**Your assignment**
Give the entries again exactly; drop the pictures.

**Data**
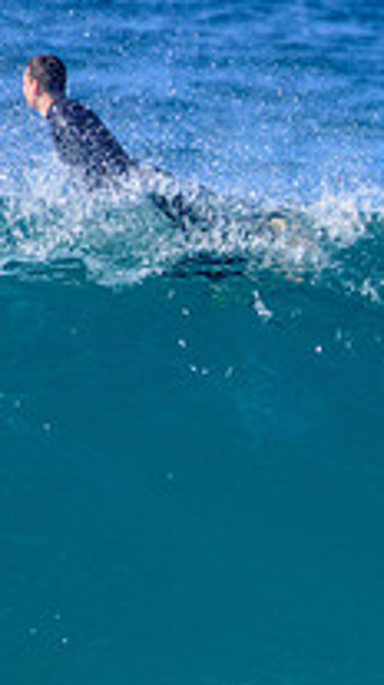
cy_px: 554
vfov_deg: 1.0
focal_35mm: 2201
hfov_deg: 0.6
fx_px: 39956
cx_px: 841
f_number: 5.6
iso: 450
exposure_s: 1/2000
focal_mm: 500
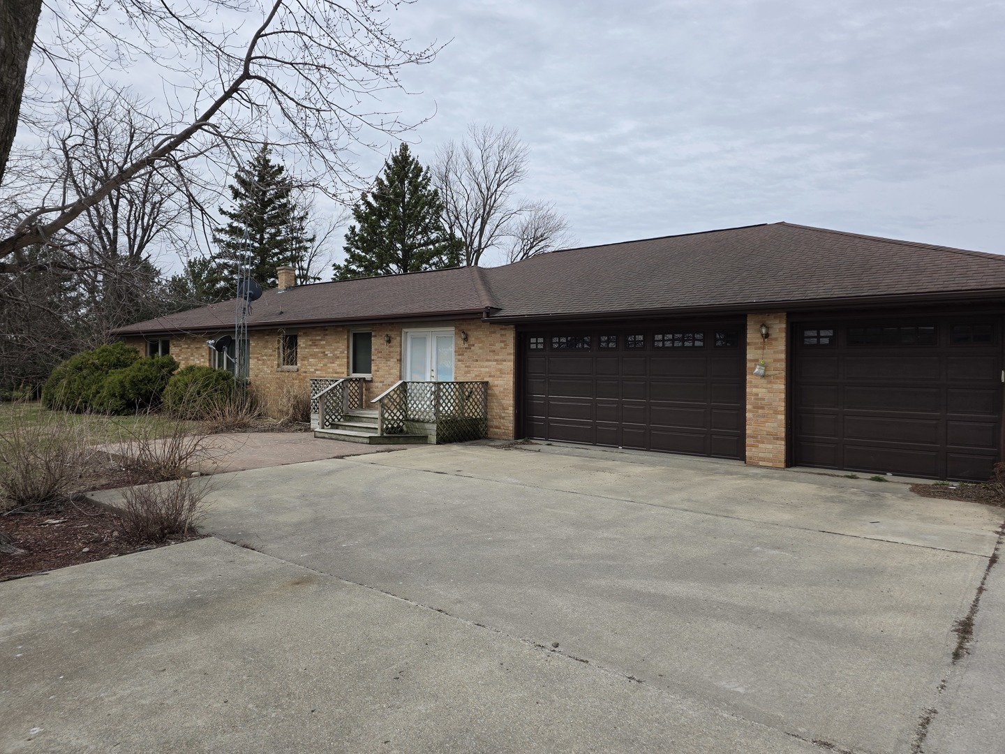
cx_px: 502
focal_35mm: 23
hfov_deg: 73.9
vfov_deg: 58.9
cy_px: 377
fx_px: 668
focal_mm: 6.3
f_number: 1.7
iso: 80
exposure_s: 1/7061
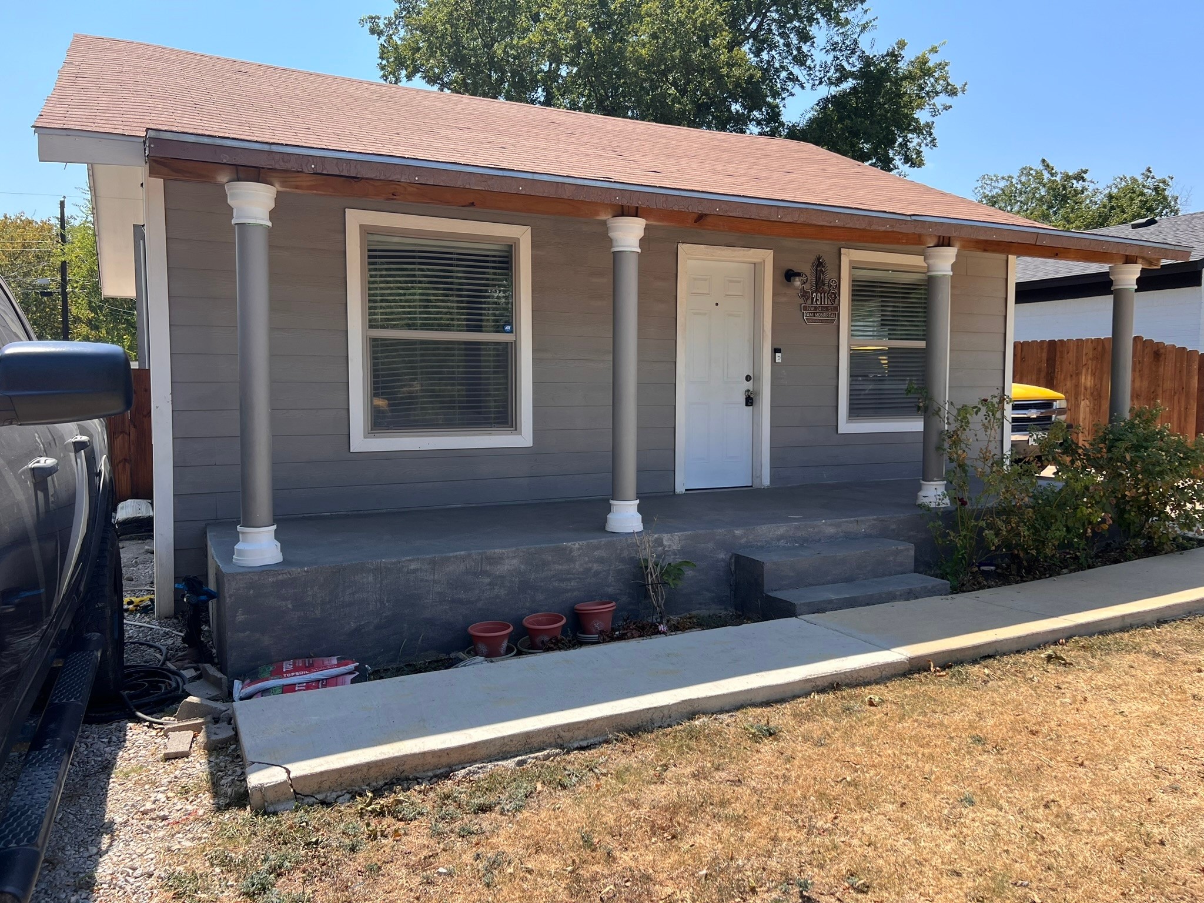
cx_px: 602
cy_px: 452
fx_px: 904
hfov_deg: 67.3
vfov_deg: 53.1
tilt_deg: -5.3
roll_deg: -0.2
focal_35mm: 26
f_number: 1.5
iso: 50
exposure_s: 1/1972
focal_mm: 5.7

**Result**
cy_px: 554
vfov_deg: 1.0
focal_35mm: 2201
hfov_deg: 0.6
fx_px: 39956
cx_px: 841
f_number: 5.6
iso: 450
exposure_s: 1/2000
focal_mm: 500
cx_px: 502
focal_35mm: 23
hfov_deg: 73.9
vfov_deg: 58.9
cy_px: 377
fx_px: 668
focal_mm: 6.3
f_number: 1.7
iso: 80
exposure_s: 1/7061
cx_px: 602
cy_px: 452
fx_px: 904
hfov_deg: 67.3
vfov_deg: 53.1
tilt_deg: -5.3
roll_deg: -0.2
focal_35mm: 26
f_number: 1.5
iso: 50
exposure_s: 1/1972
focal_mm: 5.7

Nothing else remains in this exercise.